In this guest post, Rich Chen, founder of Brightstar Law Group, explores the key steps advisors can take to use AI productively and in alignment with regulatory requirements.
Mitigating risks starts with understanding how AI tools process, store, and secure user data. Tools that do not retain or train on user data are generally preferable, and firms can prioritize enterprise-grade solutions that offer configurable access controls and auditing features. Internal policies can further reduce risk by requiring pre-approval for AI tool use, training employees to avoid submitting sensitive client information, and using redaction tools to strip Nonpublic Personal Information (NPI) from prompts before submission.

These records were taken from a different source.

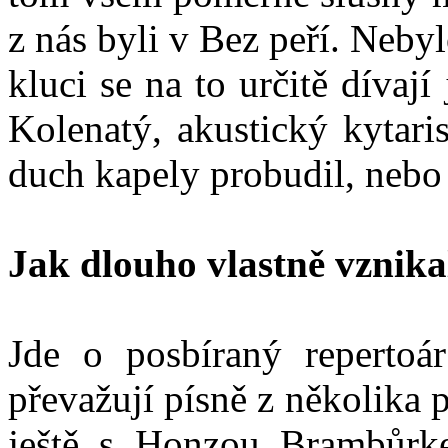
z nás byli v Bez peří. Nebyl
kluci se na to určitě dívaj
Kolenatý, akustický kytaris
duch kapely probudil, nebo r
Jak dlouho vlastně vznika
Jde o posbíraný repertoá
převažují písně z několika p
ještě s Honzou Brambůrke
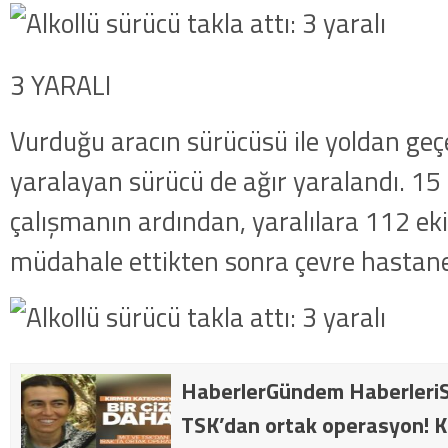
3 YARALI
Vurduğu aracın sürücüsü ile yoldan geçe
yaralayan sürücü de ağır yaralandı. 15 
çalışmanın ardından, yaralılara 112 eki
müdahale ettikten sonra çevre hastanele
HaberlerGündem HaberleriS
TSK’dan ortak operasyon! Kı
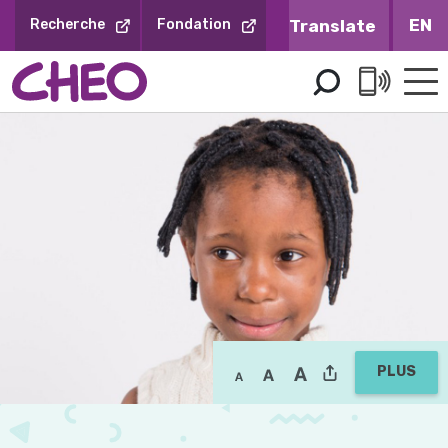
Sauter
EN
Recherche
Fondation
au
contenu
PLUS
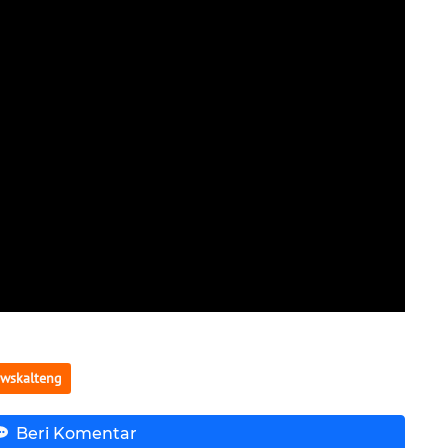
wskalteng
Beri Komentar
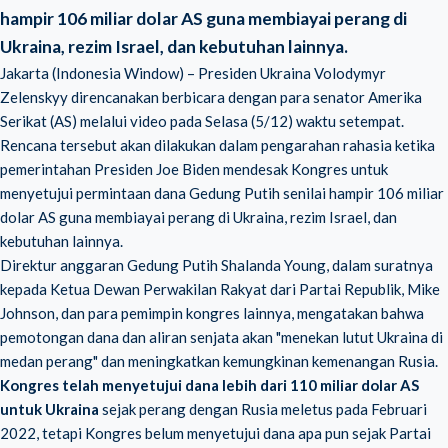
hampir 106 miliar dolar AS guna membiayai perang di
Ukraina, rezim Israel, dan kebutuhan lainnya.
Jakarta (Indonesia Window) – Presiden Ukraina Volodymyr
Zelenskyy direncanakan berbicara dengan para senator Amerika
Serikat (AS) melalui video pada Selasa (5/12) waktu setempat.
Rencana tersebut akan dilakukan dalam pengarahan rahasia ketika
pemerintahan Presiden Joe Biden mendesak Kongres untuk
menyetujui permintaan dana Gedung Putih senilai hampir 106 miliar
dolar AS guna membiayai perang di Ukraina, rezim Israel, dan
kebutuhan lainnya.
Direktur anggaran Gedung Putih Shalanda Young, dalam suratnya
kepada Ketua Dewan Perwakilan Rakyat dari Partai Republik, Mike
Johnson, dan para pemimpin kongres lainnya, mengatakan bahwa
pemotongan dana dan aliran senjata akan "menekan lutut Ukraina di
medan perang" dan meningkatkan kemungkinan kemenangan Rusia.
Kongres telah menyetujui dana lebih dari 110 miliar dolar AS
untuk Ukraina
sejak perang dengan Rusia meletus pada Februari
2022, tetapi Kongres belum menyetujui dana apa pun sejak Partai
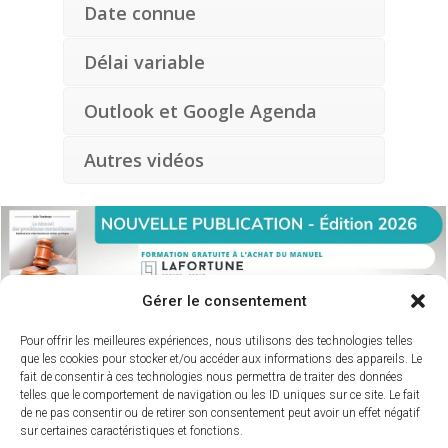
Date connue
Délai variable
Outlook et Google Agenda
Autres vidéos
Gérer le consentement
Pour offrir les meilleures expériences, nous utilisons des technologies telles
que les cookies pour stocker et/ou accéder aux informations des appareils. Le
fait de consentir à ces technologies nous permettra de traiter des données
telles que le comportement de navigation ou les ID uniques sur ce site. Le fait
de ne pas consentir ou de retirer son consentement peut avoir un effet négatif
sur certaines caractéristiques et fonctions.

Beyond these safeguards, firms can train employees on prompt engineering techniques to improve the relevance and accuracy of AI outputs. Formal review processes can also help catch hallucinations and factual errors – especially when AI-generated output is used in marketing content, investment research, or planning advice. Additionally, it's crucial to learn how to recognize and monitor for signs of bias in AI's output that may unintentionally influence advice or skew the tone of client-facing content. Because AI tools are trained on large and often uncurated datasets, their output can reflect common industry norms or marketing-driven assumptions. Ongoing audits and compliance reviews – especially for investment recommendations or public-facing content – can help firms detect and address biased or misleading information before it is proliferated.
Recordkeeping is another key compliance obligation. Under the SEC's Books and Records Retention Rule, RIAs must preserve documentation that supports client advice and decision-making, including AI-generated meeting notes, marketing content, and investment analyses. To stay compliant, firms should retain both the prompts and outputs from any material AI interactions, store meeting transcripts alongside summaries, and ensure archiving systems are structured in a way that allows for SEC retrieval. Some AI tools now support integrated archiving, making this process more scalable over time.
Ultimately, while AI tools offer transformative opportunities for increasing efficiency and scale, they also require a thoughtful approach to ensuring compliance with an RIA's fiduciary and other regulatory obligations. RIAs that invest in due diligence, training, and oversight can confidently harness the power of AI to enhance client service while maintaining the high standards of trust, care, and diligence that their clients and regulators expect.